Ele estava usando verde e estava dançando e rindo com sua amiga. Eu lembro de
todas as vezes que pausávamos o dia para fumar um cigarro, que na época era Carlton,
no jardim e conversar e ver o quanto tínhamos em comum. Ele tinha sempre as
melhores ideias e os comentários mais engraçados. Quando comecei a perceber que
sua mente era sua maior inimiga, não sabia o que fazer ou como ajudar. Eu acho
que todos se sentiam assim, principalmente por ele ser tão jovem e com tanta
tristeza.
Eu me
lembro dele estudando inglês comigo, ele era um aluno tão dedicado que
provocava raiva dos outros alunos. E como sua habilidade se desenvolveu nesses
anos, ele falava fluentemente pelo simples fato de adorar isso. Também me lembro
que ele se esforçou tanto para conseguir terminar a escola e entrar em uma
universidade pública com muita garra. Ele batalhou tanto por esse objetivo e eu
me orgulhava cada vez mais. Eu também me lembro quando sua paixão pelo design
começou e ele fazia desenhos ainda mais incríveis pelo computador. Ele se
mostrava ali, ele calava suas vozes na cabeça e simplesmente se expressava como
um verdadeiro artista. Nós precisamos nos lembrar dele também pelo artista que
era.
Ele
escrevia, ele desenhava, ele praticava uma língua estrangeira, ele terminava o
Ensino Médio e ele amava. Ele amava muito. Tanto que não conseguia se manter no
mundo real. De alguma forma e por alguma razão, amar alguém o trazia o
sentimento de completude pelo qual buscava. Nós, seus amigos, sempre nos
preocupávamos com isso porque ele não sabia viver um amor sem que fosse
intenso. E ele amou tanto cada uma das pessoas que faziam seu coração palpitar
mais forte que ele esqueceu de ver que ele precisava amar a si próprio antes.

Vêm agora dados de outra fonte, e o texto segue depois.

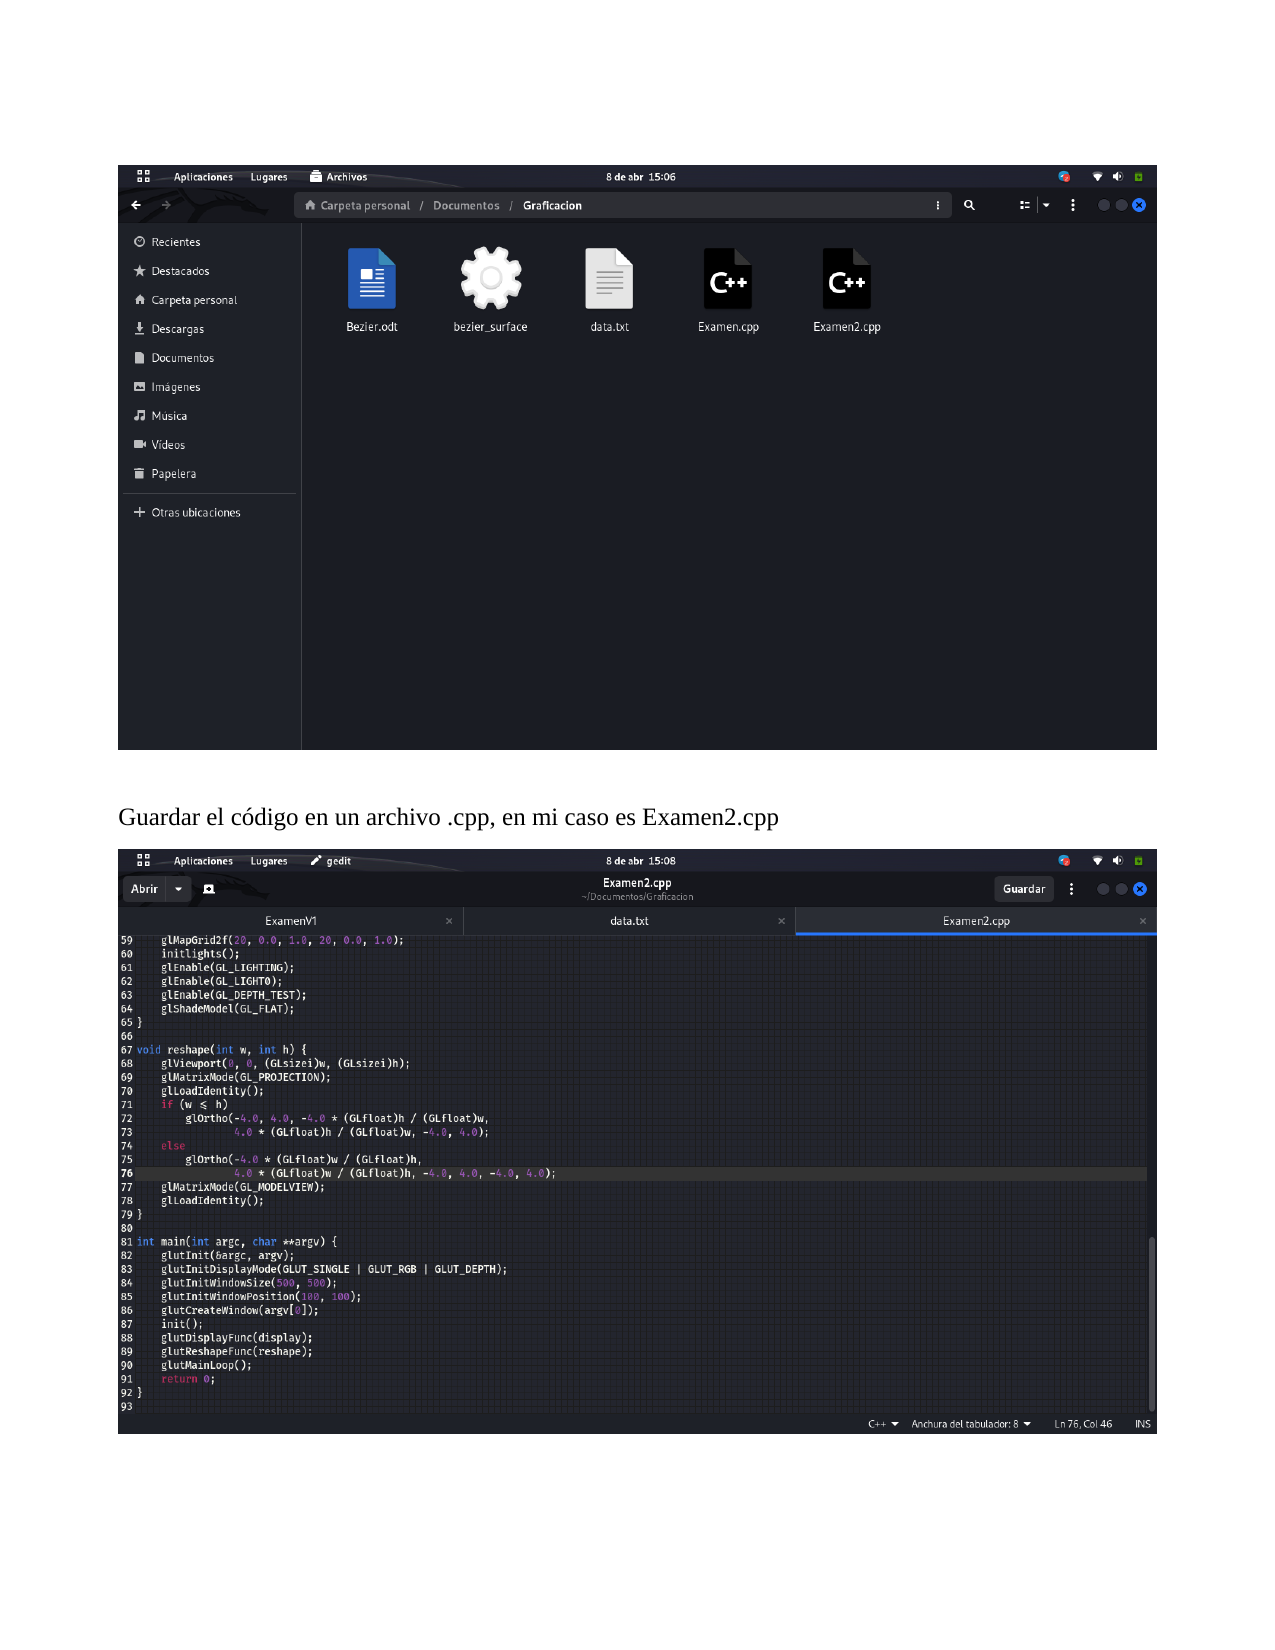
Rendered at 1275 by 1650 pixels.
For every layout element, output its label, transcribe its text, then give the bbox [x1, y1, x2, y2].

text Guardar el código en un archivo .cpp, en mi caso es Examen2.cpp [118, 802, 1157, 830]
picture [118, 849, 1157, 1434]
picture [118, 165, 1157, 750]
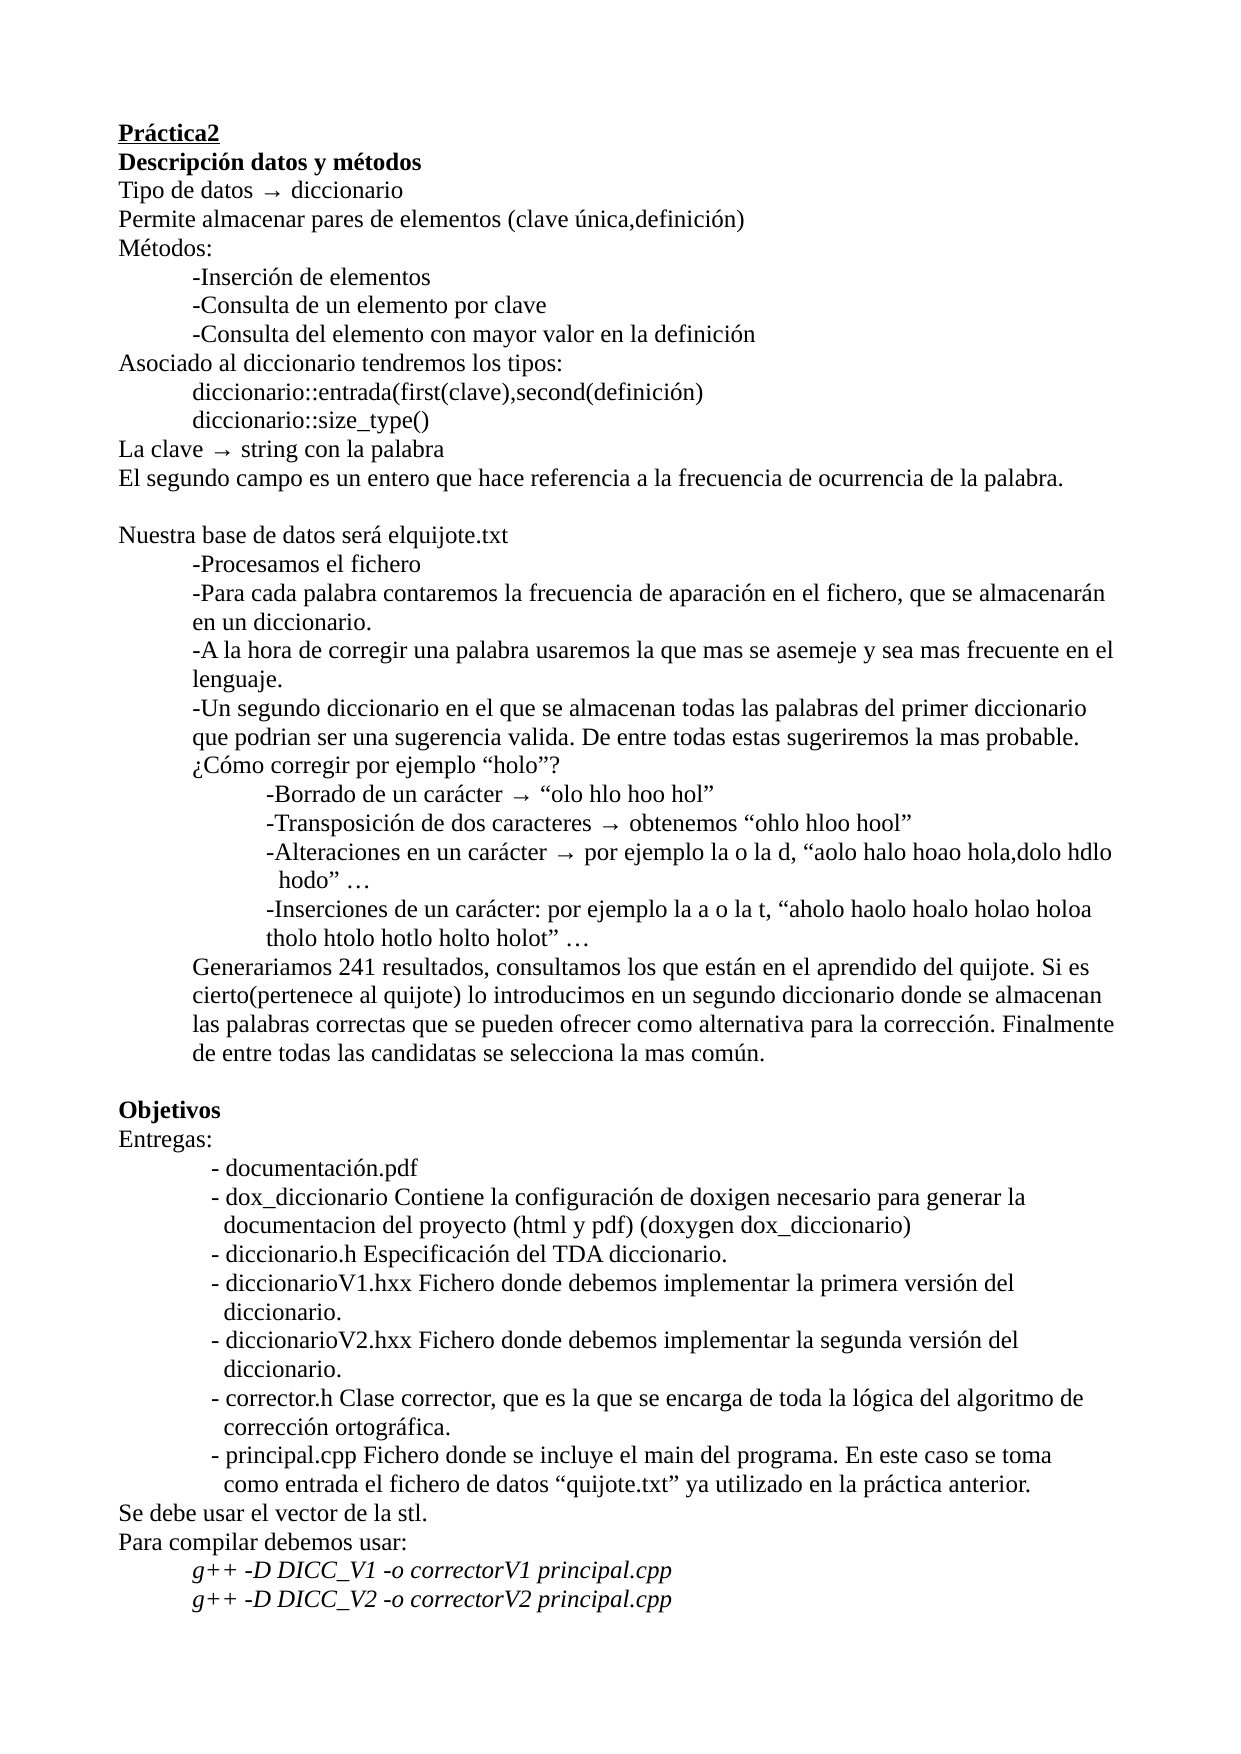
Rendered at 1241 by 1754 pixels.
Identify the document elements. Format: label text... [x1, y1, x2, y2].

text - diccionarioV1.hxx Fichero donde debemos implementar la primera versión del diccionario. [118, 1268, 1122, 1326]
text Métodos: [118, 233, 1122, 262]
text Permite almacenar pares de elementos (clave única,definición) [118, 204, 1122, 233]
text Nuestra base de datos será elquijote.txt [118, 521, 1122, 549]
text Asociado al diccionario tendremos los tipos: [118, 348, 1122, 377]
text -Alteraciones en un carácter → por ejemplo la o la d, “aolo halo hoao hola,dolo hdlo hodo” … [118, 837, 1122, 894]
text La clave → string con la palabra [118, 434, 1122, 463]
text El segundo campo es un entero que hace referencia a la frecuencia de ocurrencia de la palabra. [118, 463, 1122, 492]
text -Un segundo diccionario en el que se almacenan todas las palabras del primer diccionario que podrian ser una sugerencia valida. De entre todas estas sugeriremos la mas probable. [118, 693, 1122, 751]
text -Consulta de un elemento por clave [118, 291, 1122, 319]
text -Borrado de un carácter → “olo hlo hoo hol” [118, 779, 1122, 808]
text -Consulta del elemento con mayor valor en la definición [118, 319, 1122, 348]
text -Para cada palabra contaremos la frecuencia de aparación en el fichero, que se almacenarán en un diccionario. [118, 578, 1122, 636]
text - diccionario.h Especificación del TDA diccionario. [118, 1239, 1122, 1268]
text Objetivos [118, 1096, 1122, 1124]
text Descripción datos y métodos [118, 147, 1122, 176]
text -Procesamos el fichero [118, 549, 1122, 578]
text g++ -D DICC_V2 -o correctorV2 principal.cpp [118, 1584, 1122, 1613]
text -Inserción de elementos [118, 262, 1122, 291]
text Tipo de datos → diccionario [118, 176, 1122, 204]
text Para compilar debemos usar: [118, 1527, 1122, 1556]
text diccionario::entrada(first(clave),second(definición) [118, 377, 1122, 406]
text Generariamos 241 resultados, consultamos los que están en el aprendido del quijote. Si es cierto(pertenece al quijote) lo introducimos en un segundo diccionario donde se almacenan las palabras correctas que se pueden ofrecer como alternativa para la corrección. Finalmente de entre todas las candidatas se selecciona la mas común. [118, 952, 1122, 1067]
text Se debe usar el vector de la stl. [118, 1498, 1122, 1527]
text -A la hora de corregir una palabra usaremos la que mas se asemeje y sea mas frecuente en el lenguaje. [118, 636, 1122, 693]
text -Inserciones de un carácter: por ejemplo la a o la t, “aholo haolo hoalo holao holoa tholo htolo hotlo holto holot” … [118, 894, 1122, 952]
text g++ -D DICC_V1 -o correctorV1 principal.cpp [118, 1556, 1122, 1584]
text - diccionarioV2.hxx Fichero donde debemos implementar la segunda versión del diccionario. [118, 1326, 1122, 1383]
text - dox_diccionario Contiene la configuración de doxigen necesario para generar la documentacion del proyecto (html y pdf) (doxygen dox_diccionario) [118, 1182, 1122, 1239]
text -Transposición de dos caracteres → obtenemos “ohlo hloo hool” [118, 808, 1122, 837]
text Entregas: [118, 1124, 1122, 1153]
text - principal.cpp Fichero donde se incluye el main del programa. En este caso se toma como entrada el fichero de datos “quijote.txt” ya utilizado en la práctica anterior. [118, 1441, 1122, 1498]
text diccionario::size_type() [118, 406, 1122, 434]
text - corrector.h Clase corrector, que es la que se encarga de toda la lógica del algoritmo de corrección ortográfica. [118, 1383, 1122, 1441]
text ¿Cómo corregir por ejemplo “holo”? [118, 751, 1122, 779]
text Práctica2 [118, 118, 1122, 147]
text - documentación.pdf [118, 1153, 1122, 1182]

Seu desejo por encontrar alguém que pudesse ser tão intenso quanto ele se
frustrava cada vez mais e, a cada desencanto e novo encanto, suas dores
passavam para a frente, como em uma fila que ele mesmo criou. Ele só não sabia
que essa fila não precisava existir, ela poderia ser mais simples, mais
saudável.
Quando nós
conversamos por último, na quarta da semana passada, ele dizia que estava
triste, que continuava com pensamentos suicidas, mas não conseguia pontuar sua dor.
Nós fomos descartando os fatores que o poderiam estar deixando depressivo e chegamos
à conclusão de que ele estava bem, que não havia motivos. Ele mesmo concordou.
O Márcio
amadureceu muitos nesses anos todos de sofrimento, afinal de contas, sua vida
não foi nada monótona. Mas ele percebeu que estava se tornando um adulto, assim
como percebeu a importância de se aceitar um homem negro. Mas eu acho que aceitar
se tornar adulto não era o que ele queria: sua última postagem no Twitter foi respondendo
à pergunta “quantos anos vocês fazem em 2025” com um “32” e uma carinha de espanto.
Talvez esse tenha sido o que o levou a se levantar e fazer o que precisava
fazer, talvez ele não queria crescer, talvez ele nem saberia o que fazer,
talvez ele não conseguisse se imaginar com 32 anos. Não saberemos.
Nosso
trabalho agora é permitir que sua nova caminhada seja bela, que nossas memórias
dele sejam as melhores possíveis. Eu sinto muito por todos que o conheceram,
por todos que tentaram ajudar, pela família, que sabia como ele sofria mais do
que ninguém, por todos os rapazes e moças que ele amou e por todos os amigos,
os muito amigos, que ele conquistou por ser alguém tão bom. Não é nossa culpa e
ele está satisfeito por ter concretizado seu sonho, ainda que tenha sido
motivado por uma doença.
Amigo, eu ainda
não te perdoei por não ter me dado a chance de te ajudar dessa vez, mas
respeito sua decisão e prometo que vou voltar a escrever, como você queria. Sua
memória estará sempre viva em nossos corações.
Leandro
Augusto.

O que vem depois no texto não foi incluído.